## Source material
____

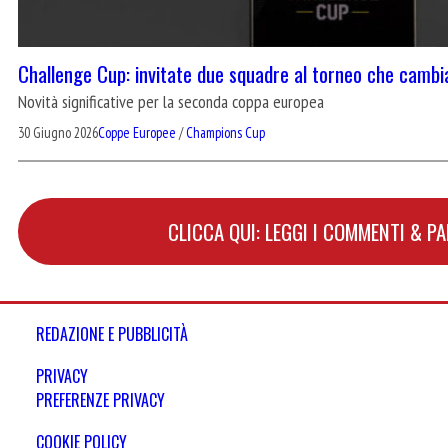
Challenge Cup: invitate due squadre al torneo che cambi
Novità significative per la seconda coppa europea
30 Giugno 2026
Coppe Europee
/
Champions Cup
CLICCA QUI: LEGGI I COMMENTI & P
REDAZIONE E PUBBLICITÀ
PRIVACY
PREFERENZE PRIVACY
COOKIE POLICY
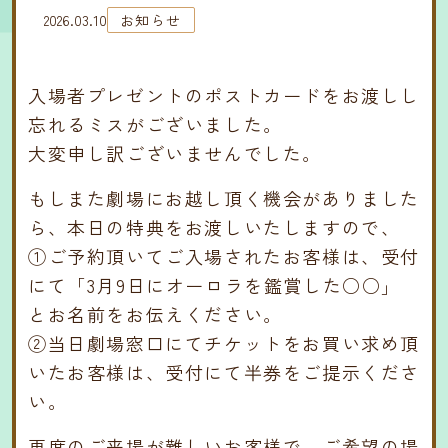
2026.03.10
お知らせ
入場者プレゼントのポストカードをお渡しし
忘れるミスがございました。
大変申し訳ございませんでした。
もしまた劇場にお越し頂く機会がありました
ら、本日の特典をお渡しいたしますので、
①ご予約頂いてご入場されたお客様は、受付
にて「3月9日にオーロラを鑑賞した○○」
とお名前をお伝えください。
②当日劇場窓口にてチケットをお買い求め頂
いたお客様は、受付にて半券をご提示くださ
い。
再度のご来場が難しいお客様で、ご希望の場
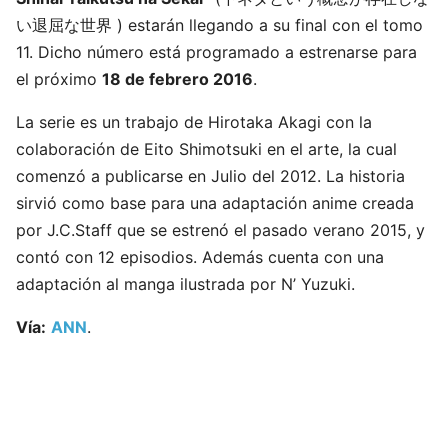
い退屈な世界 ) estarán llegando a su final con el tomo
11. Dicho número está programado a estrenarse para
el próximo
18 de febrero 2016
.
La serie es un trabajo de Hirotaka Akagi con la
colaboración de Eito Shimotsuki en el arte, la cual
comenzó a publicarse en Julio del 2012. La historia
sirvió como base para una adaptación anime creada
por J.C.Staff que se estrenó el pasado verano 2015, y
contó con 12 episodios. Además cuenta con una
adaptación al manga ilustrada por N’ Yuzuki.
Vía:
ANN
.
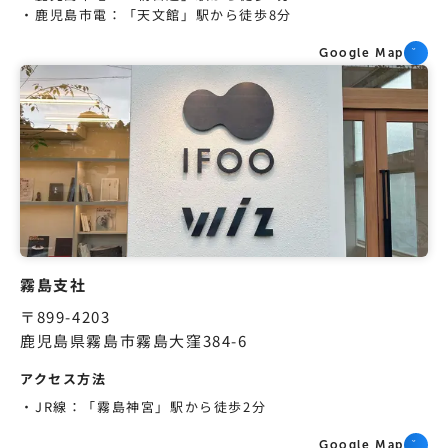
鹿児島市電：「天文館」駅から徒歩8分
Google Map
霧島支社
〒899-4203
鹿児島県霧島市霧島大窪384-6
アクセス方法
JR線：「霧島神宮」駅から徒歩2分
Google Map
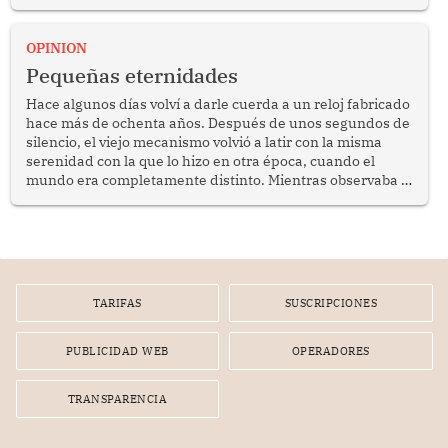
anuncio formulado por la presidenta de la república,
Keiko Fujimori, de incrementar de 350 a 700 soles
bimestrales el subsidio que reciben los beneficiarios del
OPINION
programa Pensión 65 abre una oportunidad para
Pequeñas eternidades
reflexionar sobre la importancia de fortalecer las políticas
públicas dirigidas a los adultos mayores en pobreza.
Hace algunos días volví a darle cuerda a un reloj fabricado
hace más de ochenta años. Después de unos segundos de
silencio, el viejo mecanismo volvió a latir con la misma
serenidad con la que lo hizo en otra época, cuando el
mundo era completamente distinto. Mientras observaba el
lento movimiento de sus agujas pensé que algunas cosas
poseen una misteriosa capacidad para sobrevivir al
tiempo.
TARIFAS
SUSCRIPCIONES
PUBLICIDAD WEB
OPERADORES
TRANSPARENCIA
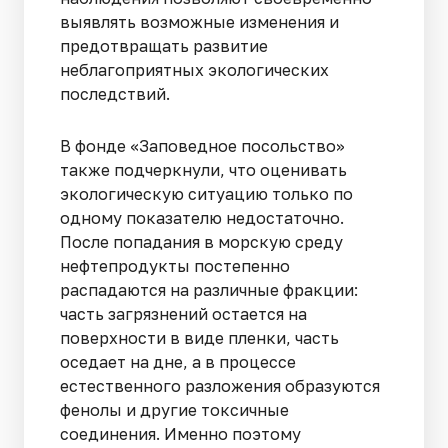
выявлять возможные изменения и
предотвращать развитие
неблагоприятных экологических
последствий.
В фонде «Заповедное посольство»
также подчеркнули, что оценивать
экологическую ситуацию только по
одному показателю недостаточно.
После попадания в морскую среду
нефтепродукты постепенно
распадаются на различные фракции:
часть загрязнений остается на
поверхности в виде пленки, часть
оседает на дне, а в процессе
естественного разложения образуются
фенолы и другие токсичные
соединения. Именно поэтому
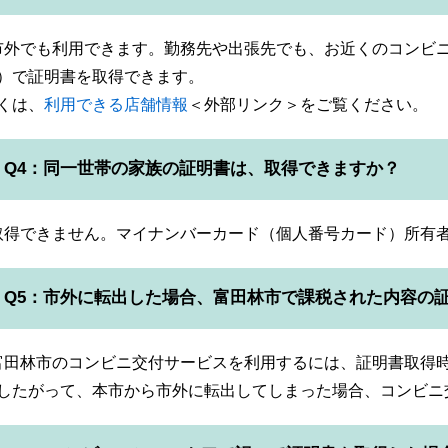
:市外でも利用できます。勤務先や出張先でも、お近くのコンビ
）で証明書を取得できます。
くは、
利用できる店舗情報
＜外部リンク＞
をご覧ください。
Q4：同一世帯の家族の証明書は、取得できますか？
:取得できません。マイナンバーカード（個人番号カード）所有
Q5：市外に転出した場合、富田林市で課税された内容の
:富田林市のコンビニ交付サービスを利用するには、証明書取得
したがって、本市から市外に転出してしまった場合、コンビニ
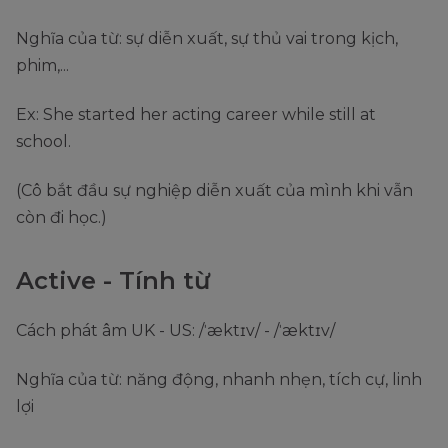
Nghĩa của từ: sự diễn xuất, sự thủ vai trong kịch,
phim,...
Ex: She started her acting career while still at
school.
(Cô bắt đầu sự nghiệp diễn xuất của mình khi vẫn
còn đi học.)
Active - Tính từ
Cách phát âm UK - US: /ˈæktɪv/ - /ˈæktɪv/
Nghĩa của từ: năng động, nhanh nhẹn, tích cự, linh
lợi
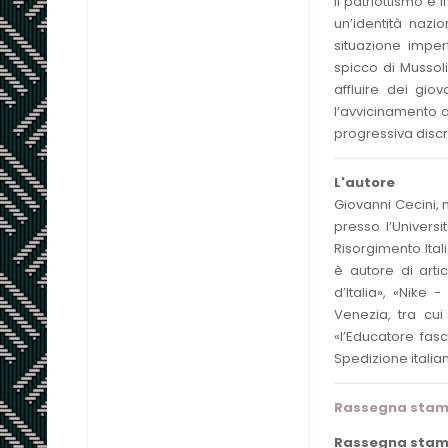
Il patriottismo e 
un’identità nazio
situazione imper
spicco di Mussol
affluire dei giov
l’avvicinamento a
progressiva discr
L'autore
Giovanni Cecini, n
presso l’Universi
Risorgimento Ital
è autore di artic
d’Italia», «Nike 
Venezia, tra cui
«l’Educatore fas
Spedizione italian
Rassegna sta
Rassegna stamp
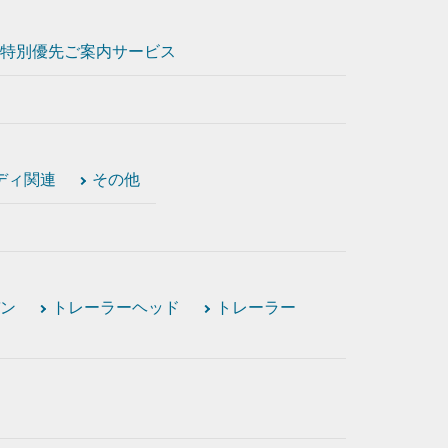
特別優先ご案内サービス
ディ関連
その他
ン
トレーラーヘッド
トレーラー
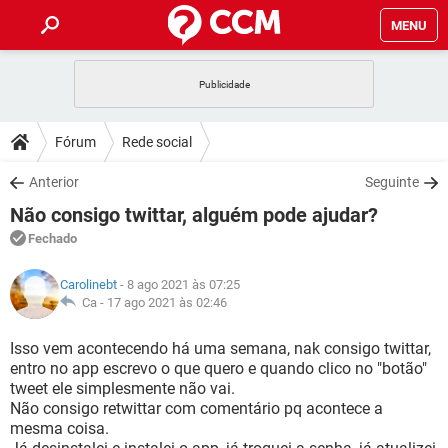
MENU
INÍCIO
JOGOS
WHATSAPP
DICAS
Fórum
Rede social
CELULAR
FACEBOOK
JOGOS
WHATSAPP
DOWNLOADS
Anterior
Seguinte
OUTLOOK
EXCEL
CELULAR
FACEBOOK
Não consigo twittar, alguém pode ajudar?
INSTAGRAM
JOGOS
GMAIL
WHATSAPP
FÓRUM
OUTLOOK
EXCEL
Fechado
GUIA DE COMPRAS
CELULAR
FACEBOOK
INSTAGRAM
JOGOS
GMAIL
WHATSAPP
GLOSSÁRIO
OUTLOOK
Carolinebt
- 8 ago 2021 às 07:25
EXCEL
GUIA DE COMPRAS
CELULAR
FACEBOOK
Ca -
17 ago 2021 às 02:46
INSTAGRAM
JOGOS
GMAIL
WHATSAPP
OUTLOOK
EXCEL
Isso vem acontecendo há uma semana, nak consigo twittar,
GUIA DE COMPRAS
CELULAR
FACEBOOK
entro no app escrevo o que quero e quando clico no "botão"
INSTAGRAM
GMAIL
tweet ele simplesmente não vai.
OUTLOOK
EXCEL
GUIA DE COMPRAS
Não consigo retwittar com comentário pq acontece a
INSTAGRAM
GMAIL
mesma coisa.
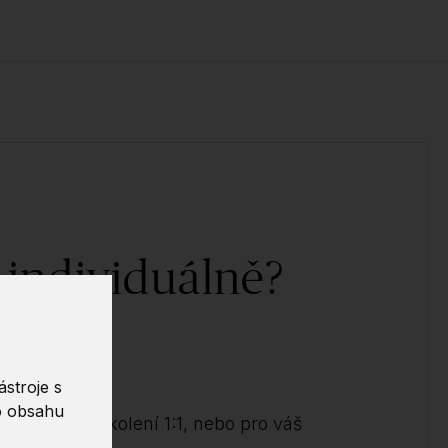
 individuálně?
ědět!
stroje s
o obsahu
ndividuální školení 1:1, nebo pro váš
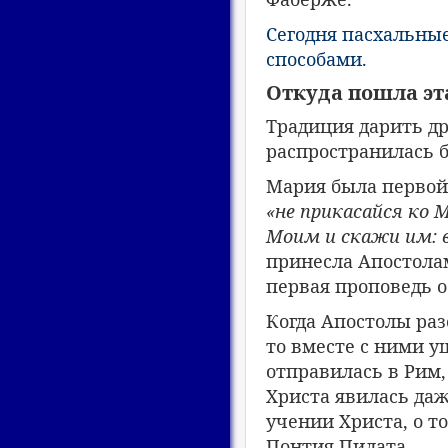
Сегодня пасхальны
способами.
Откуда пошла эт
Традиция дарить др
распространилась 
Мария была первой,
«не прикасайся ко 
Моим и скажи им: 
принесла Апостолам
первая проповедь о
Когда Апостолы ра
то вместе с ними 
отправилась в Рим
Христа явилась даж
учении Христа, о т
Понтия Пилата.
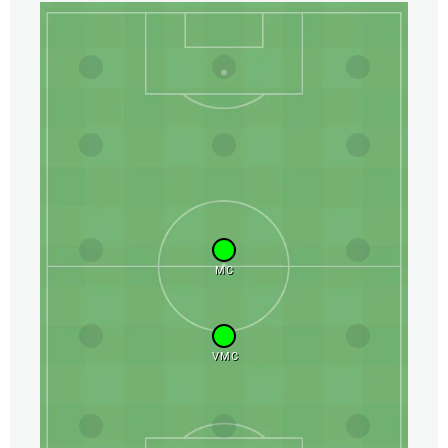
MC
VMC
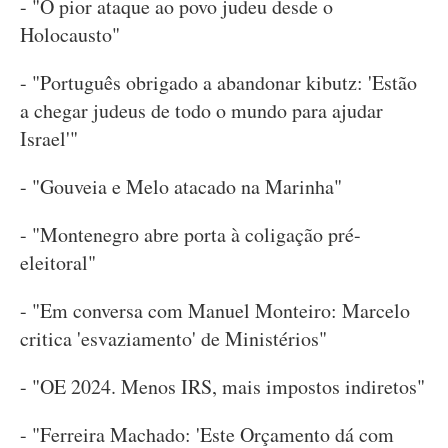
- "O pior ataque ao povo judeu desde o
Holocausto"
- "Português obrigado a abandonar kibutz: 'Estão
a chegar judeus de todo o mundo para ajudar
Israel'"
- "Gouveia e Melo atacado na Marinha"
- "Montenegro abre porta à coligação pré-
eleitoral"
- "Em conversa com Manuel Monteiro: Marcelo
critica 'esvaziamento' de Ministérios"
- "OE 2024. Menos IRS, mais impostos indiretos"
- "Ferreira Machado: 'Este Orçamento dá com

____

## Problem requirements
Put every line of text from all the data above into a numbered list, leaving out blank lines and the pictures.

## Reply
1. Challenge Cup: invitate due squadre al torneo che cambi
2. Novità significative per la seconda coppa europea
3. 30 Giugno 2026
4. Coppe Europee
5. /
6. Champions Cup
7. CLICCA QUI: LEGGI I COMMENTI & P
8. REDAZIONE E PUBBLICITÀ
9. PRIVACY
10. PREFERENZE PRIVACY
11. COOKIE POLICY
12. 2026.03.10
13. お知らせ
14. 入場者プレゼントのポストカードをお渡しし
15. 忘れるミスがございました。
16. 大変申し訳ございませんでした。
17. もしまた劇場にお越し頂く機会がありました
18. ら、本日の特典をお渡しいたしますので、
19. ①ご予約頂いてご入場されたお客様は、受付
20. にて「3月9日にオーロラを鑑賞した○○」
21. とお名前をお伝えください。
22. ②当日劇場窓口にてチケットをお買い求め頂
23. いたお客様は、受付にて半券をご提示くださ
24. い。
25. 再度のご来場が難しいお客様で、ご希望の場
26. い退屈な世界 ) estarán llegando a su final con el tomo
27. 11. Dicho número está programado a estrenarse para
28. el próximo
29. 18 de febrero 2016
30. .
31. La serie es un trabajo de Hirotaka Akagi con la
32. colaboración de Eito Shimotsuki en el arte, la cual
33. comenzó a publicarse en Julio del 2012. La historia
34. sirvió como base para una adaptación anime creada
35. por J.C.Staff que se estrenó el pasado verano 2015, y
36. contó con 12 episodios. Además cuenta con una
37. adaptación al manga ilustrada por N’ Yuzuki.
38. Vía:
39. ANN
40. .
41. 鹿児島市電：「天文館」駅から徒歩8分
42. Google Map
43. 霧島支社
44. 〒899-4203
45. 鹿児島県霧島市霧島大窪384-6
46. アクセス方法
47. JR線：「霧島神宮」駅から徒歩2分
48. Google Map
49. anuncio formulado por la presidenta de la república,
50. Keiko Fujimori, de incrementar de 350 a 700 soles
51. bimestrales el subsidio que reciben los beneficiarios del
52. OPINION
53. programa Pensión 65 abre una oportunidad para
54. Pequeñas eternidades
55. reflexionar sobre la importancia de fortalecer las políticas
56. públicas dirigidas a los adultos mayores en pobreza.
57. Hace algunos días volví a darle cuerda a un reloj fabricado
58. hace más de ochenta años. Después de unos segundos de
59. silencio, el viejo mecanismo volvió a latir con la misma
60. serenidad con la que lo hizo en otra época, cuando el
61. mundo era completamente distinto. Mientras observaba el
62. lento movimiento de sus agujas pensé que algunas cosas
63. poseen una misteriosa capacidad para sobrevivir al
64. tiempo.
65. TARIFAS
66. SUSCRIPCIONES
67. PUBLICIDAD WEB
68. OPERADORES
69. TRANSPARENCIA
70. выявлять возможные изменения и
71. предотвращать развитие
72. неблагоприятных экологических
73. последствий.
74. В фонде «Заповедное посольство»
75. также подчеркнули, что оценивать
76. экологическую ситуацию только по
77. одному показателю недостаточно.
78. После попадания в морскую среду
79. нефтепродукты постепенно
80. распадаются на различные фракции:
81. часть загрязнений остается на
82. поверхности в виде пленки, часть
83. оседает на дне, а в процессе
84. естественного разложения образуются
85. фенолы и другие токсичные
86. соединения. Именно поэтому
87. :市外でも利用できます。勤務先や出張先でも、お近くのコンビ
88. ）で証明書を取得できます。
89. くは、
90. 利用できる店舗情報
91. ＜外部リンク＞
92. をご覧ください。
93. Q4：同一世帯の家族の証明書は、取得できますか？
94. :取得できません。マイナンバーカード（個人番号カード）所有
95. Q5：市外に転出した場合、富田林市で課税された内容の
96. :富田林市のコンビニ交付サービスを利用するには、証明書取得
97. したがって、本市から市外に転出してしまった場合、コンビニ
98. Nghĩa của từ: sự diễn xuất, sự thủ vai trong kịch,
99. phim,...
100. Ex: She started her acting career while still at
101. school.
102. (Cô bắt đầu sự nghiệp diễn xuất của mình khi vẫn
103. còn đi học.)
104. Active - Tính từ
105. Cách phát âm UK - US: /ˈæktɪv/ - /ˈæktɪv/
106. Nghĩa của từ: năng động, nhanh nhẹn, tích cự, linh
107. lợi
108. Il patriottismo e 
109. un’identità nazio
110. situazione imper
111. spicco di Mussol
112. affluire dei giov
113. l’avvicinamento a
114. progressiva discr
115. L'autore
116. Giovanni Cecini, n
117. presso l’Universi
118. Risorgimento Ital
119. è autore di artic
120. d’Italia», «Nike 
121. Venezia, tra cui
122. «l’Educatore fas
123. Spedizione italian
124. Rassegna sta
125. Rassegna stamp
126. 特別優先ご案内サービス
127. ディ関連
128. その他
129. ン
130. トレーラーヘッド
131. トレーラー
132. MENU
133. INÍCIO
134. JOGOS
135. WHATSAPP
136. DICAS
137. Fórum
138. Rede social
139. CELULAR
140. FACEBOOK
141. JOGOS
142. WHATSAPP
143. DOWNLOADS
144. Anterior
145. Seguinte
146. OUTLOOK
147. EXCEL
148. CELULAR
149. FACEBOOK
150. Não consigo twittar, alguém pode ajudar?
151. INSTAGRAM
152. JOGOS
153. GMAIL
154. WHATSAPP
155. FÓRUM
156. OUTLOOK
157. EXCEL
158. Fechado
159. GUIA DE COMPRAS
160. CELULAR
161. FACEBOOK
162. INSTAGRAM
163. JOGOS
164. GMAIL
165. WHATSAPP
166. GLOSSÁRIO
167. OUTLOOK
168. Carolinebt
169. - 8 ago 2021 às 07:25
170. EXCEL
171. GUIA DE COMPRAS
172. CELULAR
173. FACEBOOK
174. Ca -
175. 17 ago 2021 às 02:46
176. INSTAGRAM
177. JOGOS
178. GMAIL
179. WHATSAPP
180. OUTLOOK
181. EXCEL
182. Isso vem acontecendo há uma semana, nak consigo twittar,
183. GUIA DE COMPRAS
184. CELULAR
185. FACEBOOK
186. entro no app escrevo o que quero e quando clico no "botão"
187. INSTAGRAM
188. GMAIL
189. tweet ele simplesmente não vai.
190. OUTLOOK
191. EXCEL
192. GUIA DE COMPRAS
193. Não consigo retwittar com comentário pq acontece a
194. INSTAGRAM
195. GMAIL
196. mesma coisa.
197.  individuálně?
198. ědět!
199. stroje s
200. o obsahu
201. ndividuální školení 1:1, nebo pro váš
202. Сегодня пасхальны
203. способами.
204. Откуда пошла эт
205. Традиция дарить др
206. распространилась 
207. Мария была первой,
208. «не прикасайся ко 
209. Моим и скажи им: 
210. принесла Апостолам
211. первая проповедь о
212. Когда Апостолы ра
213. то вместе с ними 
214. отправилась в Рим
215. Христа явилась даж
216. учении Христа, о т
217. Понтия Пилата.
218. MC
219. VMC
220. - "O pior ataque ao povo judeu desde o
221. Holocausto"
222. - "Português obrigado a abandonar kibutz: 'Estão
223. a chegar judeus de todo o mundo para ajudar
224. Israel'"
225. - "Gouveia e Melo atacado na Marinha"
226. - "Montenegro abre porta à coligação pré-
227. eleitoral"
228. - "Em conversa com Manuel Monteiro: Marcelo
229. critica 'esvaziamento' de Ministérios"
230. - "OE 2024. Menos IRS, mais impostos indiretos"
231. - "Ferreira Machado: 'Este Orçamento dá com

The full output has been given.